Thursday, September 3, 2009

Stealing from your own life

I like books about writing and recently I got a new one, "Bang the Keys" by Jill Dearman. She's more in the floaty school of writing instruction, more Julia Cameron than Gotham City Writers Group. In other words, more apt to write about meditating to get in touch with the unconscious of your characters than the architecture of plot.

Both matter. It's a good book.

But I was struck by a quote she gave from the filmmaker Pedro Almodovor, who wrote and directed Bad Medicine, a movie I watched with Phillip last year. Almodovor was talking about using his own life as material for his films and he said:

"Anything that is not autobiographical is plagiarism."

I laughed aloud at that. I assume he is kidding, but probably not by much. Almost all writers borrow heavily from their own lives and the lives of people around them....but mostly, I would guess, from their own. At least in terms of feelings. You might not have fought in the Vietnam war but if your soldier-character is feeling frustration, you'd better know how it feels to be frustrated. Better be able to tap into the last time you felt that particular emotion, the thoughts that led up to and away from the feeling, the way it manifested in your body.

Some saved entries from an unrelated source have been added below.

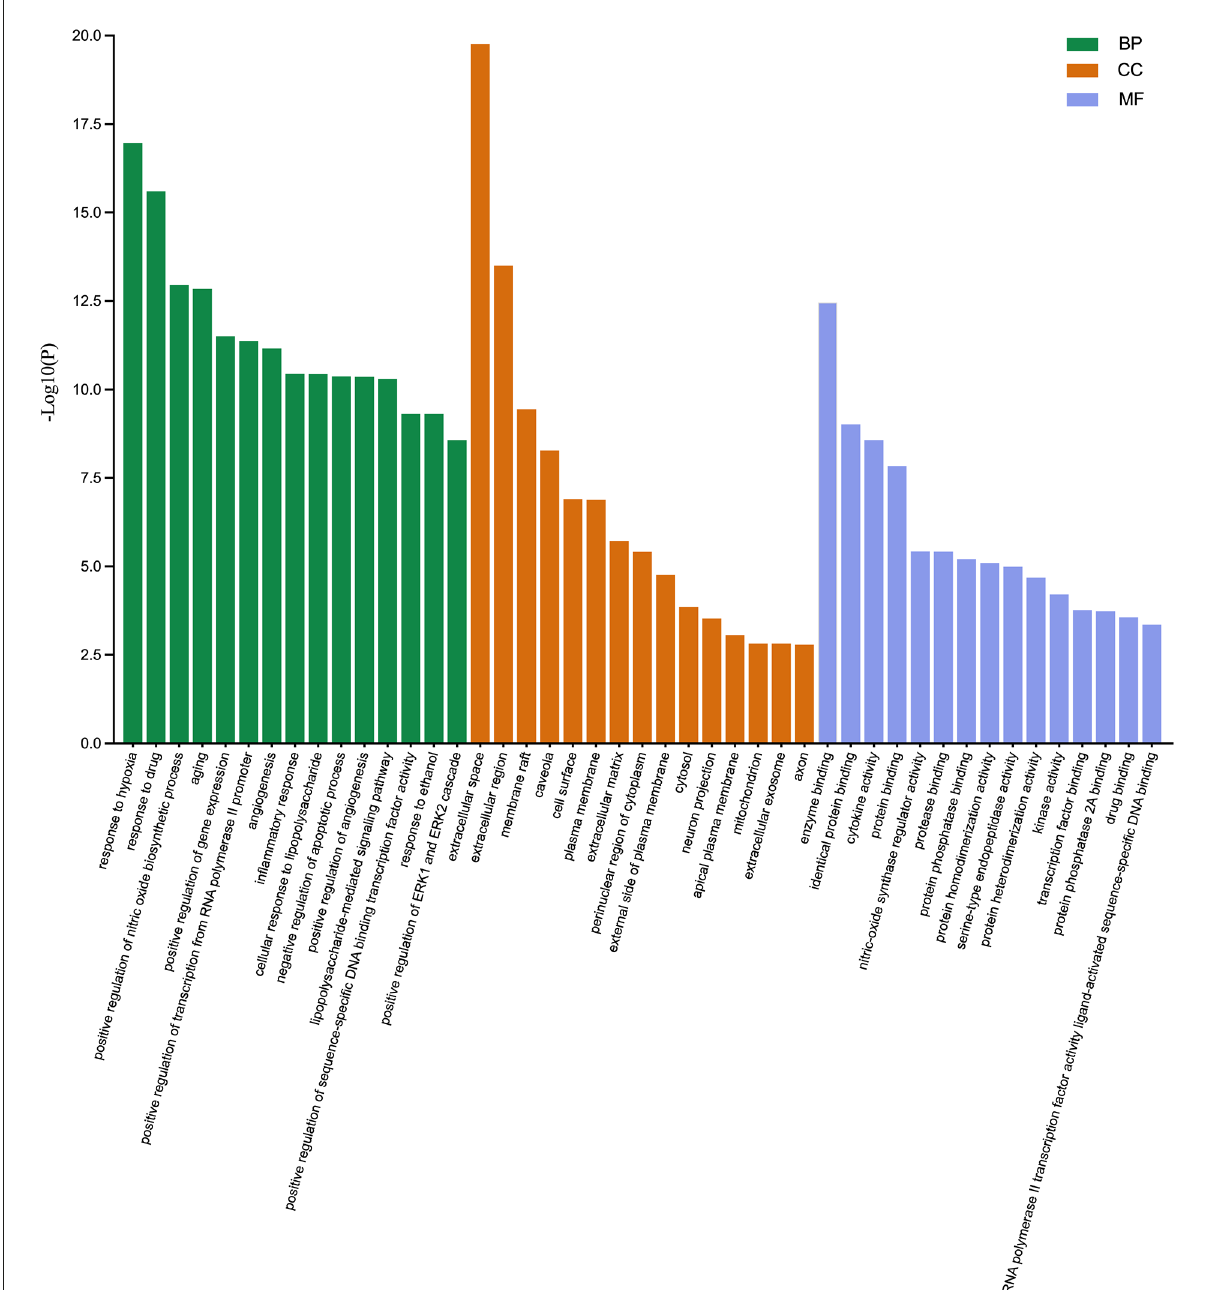
FIGURE3 Gene ontology enrichment analysis. The biological process (BP), cellular component (CC), and molecular function (MF) terms identified by GO enrichment analysis are presented by a two-dimensional bar chart according to the − log10(P) value.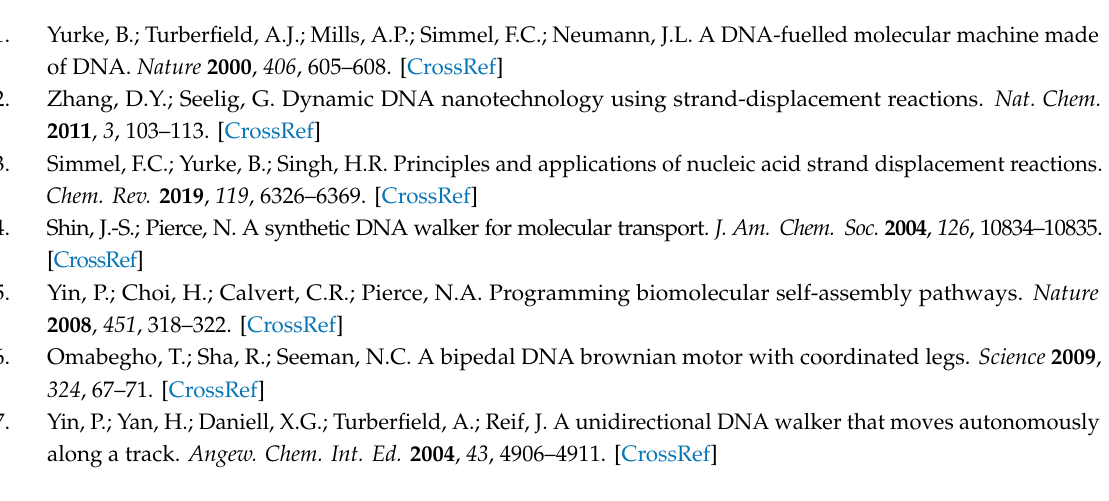
Figure S1. Schematic illustration of the d -DNA and l -DNA versions of the full CHA circuit; Figure S2. Native PAGE (20%; 19:1 acrylamide:bisacrylamide) analysis of the CHA reaction; Figure S3. Denaturing PAGE (20%; 19:1 acrylamide:bisacrylamide) analysis of hairpins H1 and H2 in the presence of di ff erent amounts of FBS; Table S1. Names, sequences, and chirality of all oligonucleotides used in this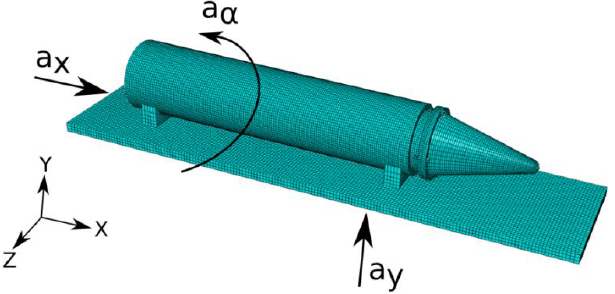
Figure 6. Loads of the missile vehicle.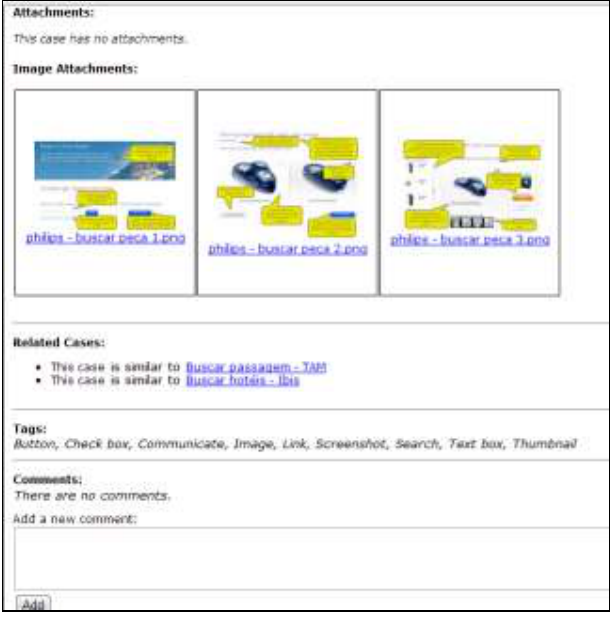
Fig. 5. Case description (attachments, images, relations, tags list and comments),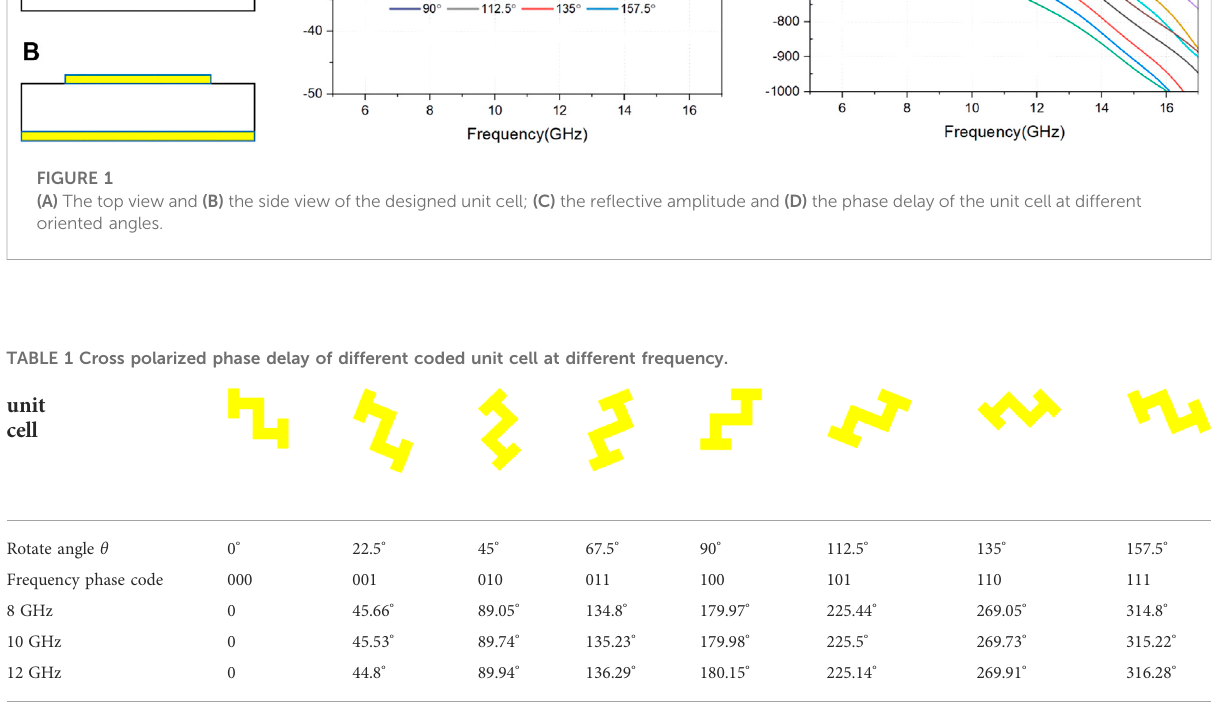
cell. The metasurface is modelled using Microwave Studio of Computer Simulation Technology (CST) in periodic boundary condition. The substrate of the metasurface is made of FR4 with permittivity of 4.3 and thickness of 1.6 mm. The Z-shaped structure and the metal layer at the backside of the substrate are made of copper with conductance of 5.8 × 10 7 S/m. A left circularly polarized plane wave is normally incident on the metasurface and the cross-polarized re fl ective spectrum of the EM wave are numerically analyzed from 4 GHz to 18 GHz range. Figures 1C,D plot the simulated amplitude and the phase delay of the re fl ective spectrum at different unit cell orientation angle θ . As θ changes from 0 ° to 157.5 ° with step size of 22.5 ° , the cross polarized re fl ective amplitude R keeps almost the same at different θ in the investigated frequency range, while the phase delay changes linearly with θ and the change can be up to 360 ° as θ increases by 180 ° . Therefore, it is possible to control the wave front re fl ective EM beam by simply setting the rotated angle of the unit cell at a speci fi c spatial position.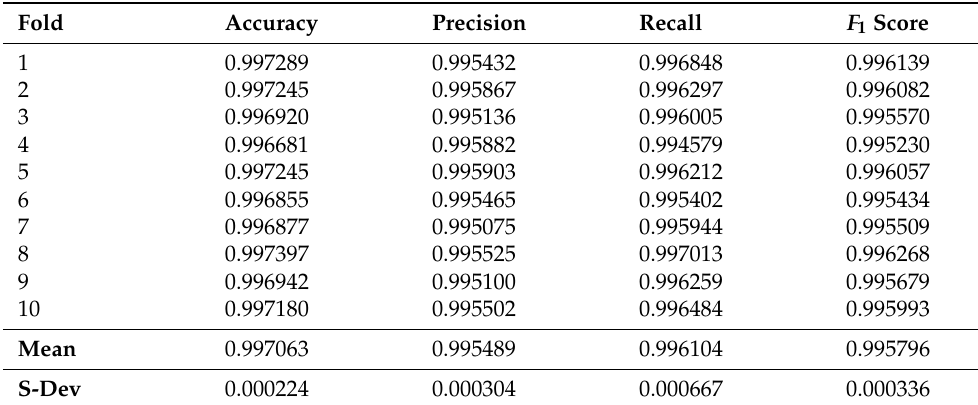
Figure 3. Confusion Matrix Plot of DT Classifier with 6 Features. Table 3. Results of 10-fold Cross-Validation Using DT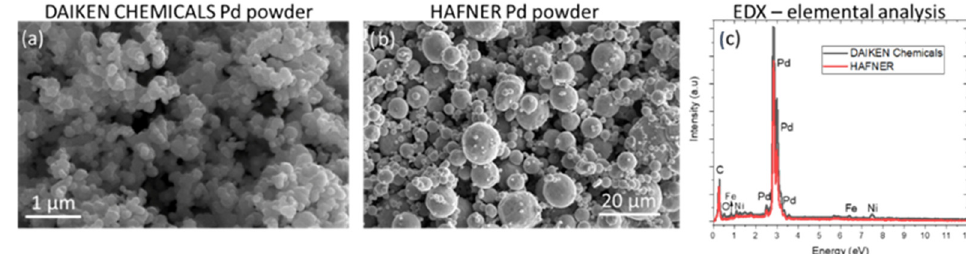
Figure 2. SEM images of the powders using 20 kV, 1.6 nA and ETD detector showing the average particle ( a ) Daiken chemicals Pd powder, ( b ) Hafner, and ( c ) EDX analysis of the powders showing their purity.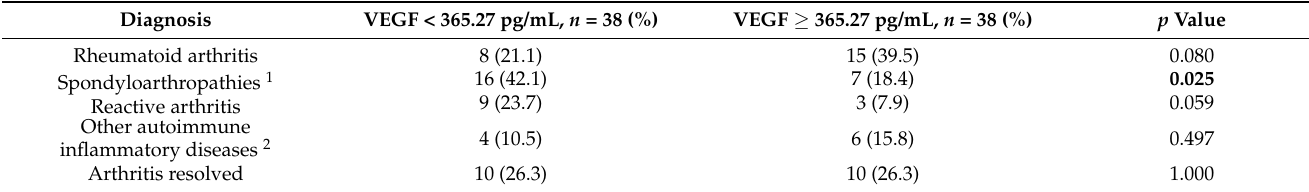
Table 10. Association between undifferentiated arthritis study cohort outcomes based on VEGF median levels in undifferentiated arthritis patient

Another thing I've heard - not sure where but I think it may have been Julia Cameron. Something about how writing is more about getting things down than it is about thinking things up. I'd phrase it a little differently, saying that there are essentially two schools of writers: those who get things down and those who think things up. I'm obviously more in the first school but my new writing group has brought me into contact with genre writers who are more clearly "creative" in the sense most people use the word - i.e., they sit there and make things up. They make up whole worlds with different laws and money and genders and physical constrants. I'm not sure if they base the people who populate these worlds on their own emotions or not.

Maybe something worth asking at the next meeting.

I'll be drummed out of this group soon, no doubt. I have no luck with writing groups. I think my questions irritate people.